Deanna Dunagan and Seamus Mulcahy (Photo: Kevin Parry/Wallis Annenberg Center)

Jesse Eisenberg has carved a film career playing irritating nebbish-antiheroes in a host of roles. He even earned an Oscar nomination for best actor in the most memorable of these, as Facebook founder Mark Zuckerberg in The Social Network. But his artistic ambitions also encompass writing for the stage, and his second play, The Revisionist, opens with an engaging premise, albeit an unfulfilled one.

David (Seamus Mulcahy), a young American writer wrestling with a book revision, comes to Poland to visit a distant, aged cousin, Maria (Deanna Dunagan), a Holocaust survivor. Unfortunately, the two have very different notions of how David will spend his journey. Maria, a crimped pensioner who fills her lonely days watching CNN (to help with her English), envisions a chance to connect with a far-flung relative, to prepare him home-cooked meals and show him her town’s limited sights.

David, an avowedly secular Jew, has something else in mind: a short trip to a dreary place where he can at last concentrate on improving his book, free of distractions. This tension grounds the drama, but Eisenberg, who based the play loosely on an event from his own life, never advances it. Instead, we watch almost the same scene unfold repeatedly. The only mystery is how a narcissistic jerk like David ever got so far, as either a writer or a houseguest, and why kindly Maria puts up with his rudeness, their blood connection notwithstanding.
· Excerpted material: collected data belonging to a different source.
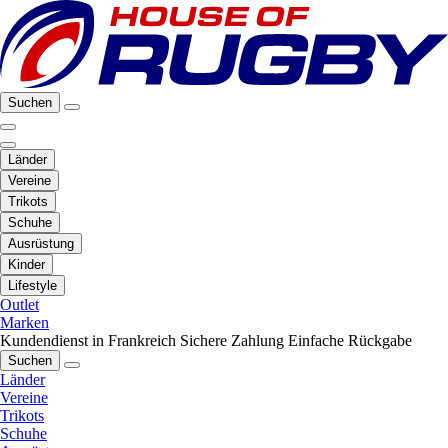
Suchen
Länder
Vereine
Trikots
Schuhe
Ausrüstung
Kinder
Lifestyle
Outlet
Marken
Kundendienst in Frankreich
Sichere Zahlung
Einfache Rückgabe
Suchen
Länder
Vereine
Trikots
Schuhe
One answer to that last question actually lies in the play’s single inspired revelation (don’t worry: no spoilers here!), which gets to the heart of Maria’s need. But David’s solipsism prevents further exploration of this development and the show’s needlessly abrupt ending presents a serious structural flaw.
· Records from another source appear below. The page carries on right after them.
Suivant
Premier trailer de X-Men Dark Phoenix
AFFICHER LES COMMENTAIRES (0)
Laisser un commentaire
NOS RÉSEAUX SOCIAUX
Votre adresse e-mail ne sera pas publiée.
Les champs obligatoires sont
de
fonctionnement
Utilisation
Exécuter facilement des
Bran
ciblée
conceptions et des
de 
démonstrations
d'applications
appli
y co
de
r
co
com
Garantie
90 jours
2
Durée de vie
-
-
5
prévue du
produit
Eisenberg himself played David in the show’s New York premiere – in which no less than Vanessa Redgrave portrayed Maria – and one can certainly see the similarities between David and the stunted screen characters for which Eisenberg is known. That casting limitation necessarily restricts what any actor can do with David. Mulcahy tries to lend the part his own imprint, but it’s nearly impossible to get away from Eisenberg’s long shadow in this ultimately repellent role. David is a spoiled child in a young adult’s body, and nothing in the script makes us feel anything but dislike for him.
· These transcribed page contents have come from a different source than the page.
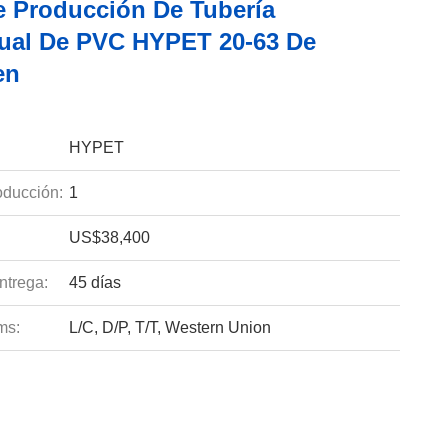
e Producción De Tubería
ual De PVC HYPET 20-63 De
en
HYPET
ducción:
1
US$38,400
ntrega:
45 días
ms:
L/C, D/P, T/T, Western Union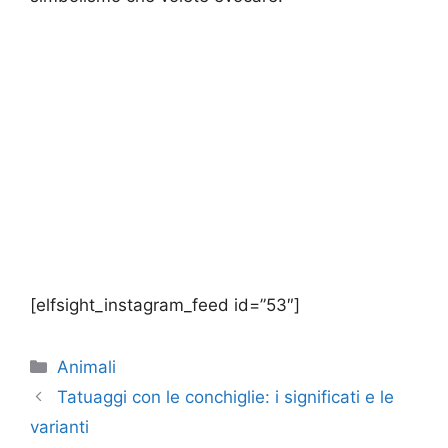
[elfsight_instagram_feed id=”53″]
Categorie
Animali
Tatuaggi con le conchiglie: i significati e le
varianti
Dunagan’s Maria, on the other hand, elicits real sympathy, both for having to endure her ugly American cousin and for the horrors visited on her by the Nazis and her fellow Poles during World War II. Theater lovers will recall Dunagan as the creator of Violet Weston in Tracy Letts’ Pulitzer Prize-winning August: Osage County, for which she won a Tony. Here, Violet’s indelible fierceness is convincingly replaced by Maria’s touching, grandmotherly passivity. Kudos, too, for Dunagan’s sustained Polish accent and repeated, if brief, lines in Polish. Ilia Volok robustly limns the play’s only other character, Maria’s hulking friend Zenon, alternatingly helpful and menacing.

Local director Robin Larsen moves the players about the elongated stage with enough fluidity to retain our attention even during the play’s most static passages. But more credit goes to Tom Buderwitz, who designed Maria’s cramped apartment with remarkable attention to detail – from the all-important framed snapshots throughout her three rooms to the dingy, large-patterned wallpaper covering them. These things and others conjure Maria’s sad world far more compellingly than Eisenberg’s clichés do.